В нашем отношении к вещам, насколько это отношение определяется способом видения, и упорядочивается представленным обликом, с чем-то случаются ошибки, что-то исчезает, от стадии к стадии пропускается и всегда в какой-то степени оказывается упущенным. Это что-то мы и называем взглядом.

Об этом можно получить знание не только одним путем. Позвольте я опишу этот процесс в его предельной точке с помощью одной из тех загадок, что представляет нам природа. Это загадка не что иное, как явление мимикрии.

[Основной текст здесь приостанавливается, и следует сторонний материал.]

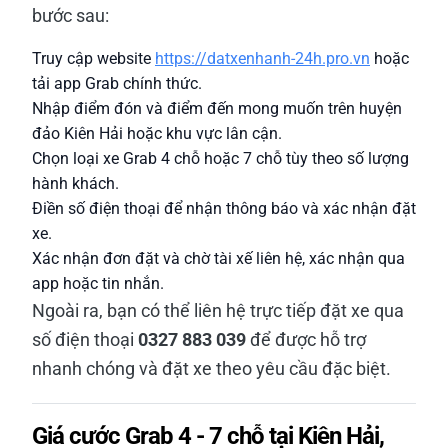
bước sau:
Truy cập website
https://datxenhanh-24h.pro.vn
hoặc
tải app Grab chính thức.
Nhập điểm đón và điểm đến mong muốn trên huyện
đảo Kiên Hải hoặc khu vực lân cận.
Chọn loại xe Grab 4 chỗ hoặc 7 chỗ tùy theo số lượng
hành khách.
Điền số điện thoại để nhận thông báo và xác nhận đặt
xe.
Xác nhận đơn đặt và chờ tài xế liên hệ, xác nhận qua
app hoặc tin nhắn.
Ngoài ra, bạn có thể liên hệ trực tiếp đặt xe qua
số điện thoại
0327 883 039
để được hỗ trợ
nhanh chóng và đặt xe theo yêu cầu đặc biệt.
Giá cước Grab 4 - 7 chỗ tại Kiên Hải,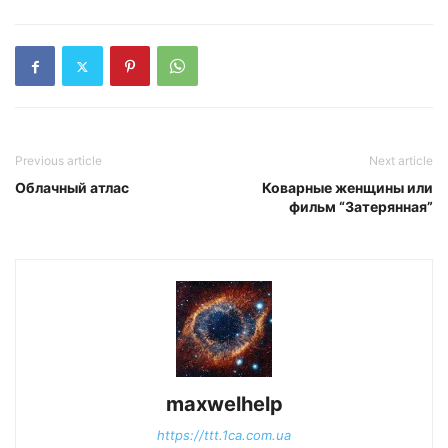
Previous article
Next article
Облачный атлас
Коварные женщины или
фильм “Затерянная”
maxwelhelp
https://ttt.1ca.com.ua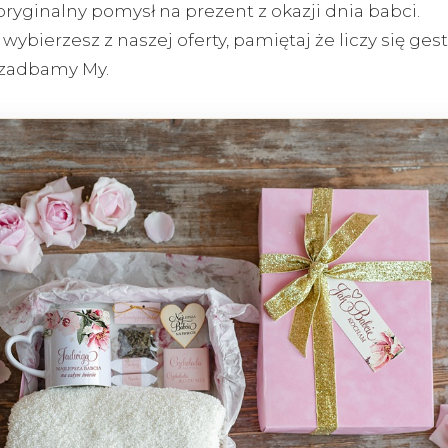
oryginalny pomysł na prezent z okazji dnia babci.
wybierzesz z naszej oferty, pamiętaj że liczy się ges
ę zadbamy My.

Многое было высказано по этому вопросу, и до сих пор остается большой нелепостью полагать, например, что феномен мимикрии можно объяснить в терминах адаптации. Я не считаю, что суть дела в этом. Я лишь хочу отослать вас, а также и других, к небольшому труду, который многие из вас наверняка знают, Méduse et compagne Роджера Кэлуа, в котором отсылка к адаптации критикуется самым проницательным образом. С одной стороны, ради эффекта определённое проявление мимикрии у насекомых, например, может произойти мгновенно и сразу. С другой стороны, её предполагаемый селективный эффект сводится на нет обозрением, совершаемым в желудке птицы, в частности хищника, ведь предположительно столько же насекомых защищено мимикрией, сколько и не защищено.

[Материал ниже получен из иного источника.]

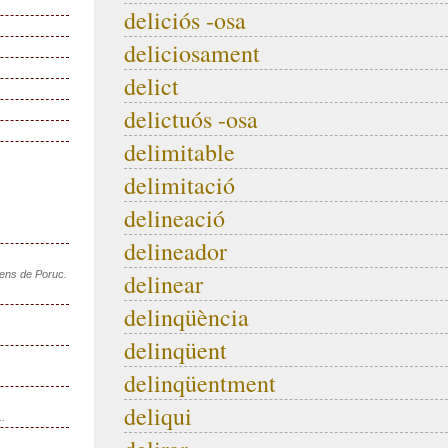
deliciós -osa
deliciosament
delict
delictuós -osa
delimitable
delimitació
delineació
delineador
sens de Poruc.
delinear
delinqüència
delinqüent
delinqüentment
deliqui
..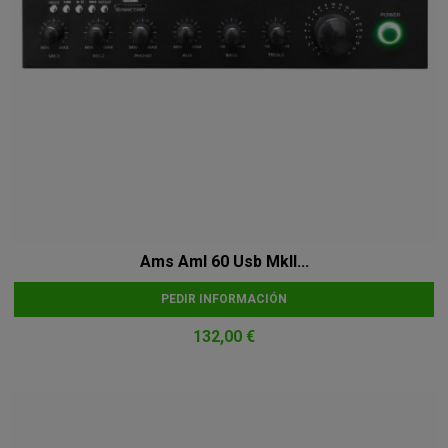
Ams Aml 60 Usb MkII...
PEDIR INFORMACIÓN
132,00 €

Но в любом случае, проблема заключена не в этом. Наиболее радикальная проблема мимикрии — это знать, должны ли мы сопоставить её с некой созидательной силой самого организма, который нам мимикрию демонстрирует. Чтобы это узаконить, нам надо сперва понять, каким образом эта сила сможет обнаружить себя контролирующей не только саму форму скопированного тела, но и взаимоотношения с окружающей средой, в которой тело должно «испариться» или, наоборот, в котором оно должно возникнуть. Короче, как уместно замечает Кэлуа, в случае с такой миметической манифестацией у субъекта и особенно манифестацией, которая может напомнить нам о функционировании глаз, ocelli[30], именно и является достойным понимания то, производят ли они впечатление. Ведь это факт, что они достигают своего результата на хищника или на предполагаемую жертву, что зрит на них. Производят ли они впечатление сходством с глазами, или, наоборот, глаза зачаровывают лишь как относящиеся к форме ocelli. Другими словами, должны ли мы отличать глаз от взгляда?